Survival Analysis

(Goeman, J.J., 2010. L(1) penalized estimation in the cox proportional hazards model. Biometrical Journal. Biometrische Zeitschrift, 52(1), 70-84.; R Development Core Team, 2009. R: A Language and Environment for Statistical Computing, Vienna, Austria. Available at: http://www.R-project.org.)

The Survival (SURV) module contains two functions for the analysis of censored survival data. The first is a basic comparison of the survival curves of two groups of samples. Sample data loaded into MeV is compared using the R package survival and the degree to which the curves differ is reported, along with a p-value.

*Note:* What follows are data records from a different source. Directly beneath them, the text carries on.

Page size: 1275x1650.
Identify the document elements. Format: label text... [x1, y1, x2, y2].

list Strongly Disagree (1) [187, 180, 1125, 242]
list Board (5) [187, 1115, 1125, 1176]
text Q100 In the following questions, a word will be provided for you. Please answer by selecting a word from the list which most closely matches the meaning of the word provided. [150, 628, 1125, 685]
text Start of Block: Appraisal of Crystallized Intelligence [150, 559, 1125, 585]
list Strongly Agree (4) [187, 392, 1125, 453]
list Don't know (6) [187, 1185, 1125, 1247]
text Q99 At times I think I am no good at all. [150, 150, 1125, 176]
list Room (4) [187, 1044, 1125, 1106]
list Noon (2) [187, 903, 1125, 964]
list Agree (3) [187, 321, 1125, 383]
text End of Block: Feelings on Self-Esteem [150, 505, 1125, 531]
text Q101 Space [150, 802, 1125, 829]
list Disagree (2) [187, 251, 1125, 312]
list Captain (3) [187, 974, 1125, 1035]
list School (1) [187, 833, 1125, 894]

The second feature of the module is the creation of a cox proportional hazards model based on the loaded gene expression data, using survival time as the reporting value. The R packaged penalized is used to build the model and to select the most informative genes. The L1-norm of the expression vector is used as a shrinkage parameter; users can select the lambda value. The module performs cross-validation of the model after it is built and reports a log likelihood as an indicator of model utility.

Running the module

Censored survival data

No matter which of the analysis options you choose, you will need to select the sample annotation types that hold the survival data. There are two fields: survival time should point to a set of sample annotation that contains a floating-point number representing a time to event. The Censored field should point to a sample annotation field containing flags that indicate whether a given datapoint is censored or not. MeV can recognize several censoring flag types, including "Yes" or "No", "Censored/Uncensored", or 1/0. Values of "Yes", "Censored" or "1" indicate that the datapoint should be treated as a censored event, whereas "No", "Uncensored" and "0" are treated as valid, observed events.

After opening the SURV initialization dialog, select the type of analysis you want to run. Your options are:

  1. Kaplan-Meier Plot: Choose this option if you have already selected groups of samples that are of interest to you. This option will compare the survival time of the two groups and calculate a p-value indicating whether the difference is significant.
  2. Cox Proportional Hazard Model: Choose this option if you are interested in identifying genes that appear to have predictive value relative to survival time.

After choosing the analysis type, click the Continue button to generate a cluster selection panel. This panel is different depending on which analysis type you have chosen.

For the Kaplan-Meier plot

A sample cluster selection panel will be generated. Select which samples belong in which groups and click ok to compare the survival profiles.
Use the cluster selection panel if you have previously made clusters and wish to run your analysis based on those clusters.
Use the drop-down boxes to choose which clusters’ samples are to be assigned to which time-points. For clusters you are not using, leave “unassigned”. The same condition and time-point requirements exist for this method, but the cluster selector makes for easier and more organized sample assignment.

For the Cox Proportional Hazard Model

A gene cluster selection panel with be generated. You can choose to select a group of genes to build the model with (faster) or choose to build the model based on all of the genes in the currently-loaded dataset (slow).
The Cox model will be build using an L1 Norm (lasso) penalty. Select the value of lambda to be used for this penalty. Higher values will result in faster-calculated models with fewer coefficients.
The SURV module outputs standard viewers and tables for MeV’s statistics analyses. It also creates survival curves for the selected sample groups.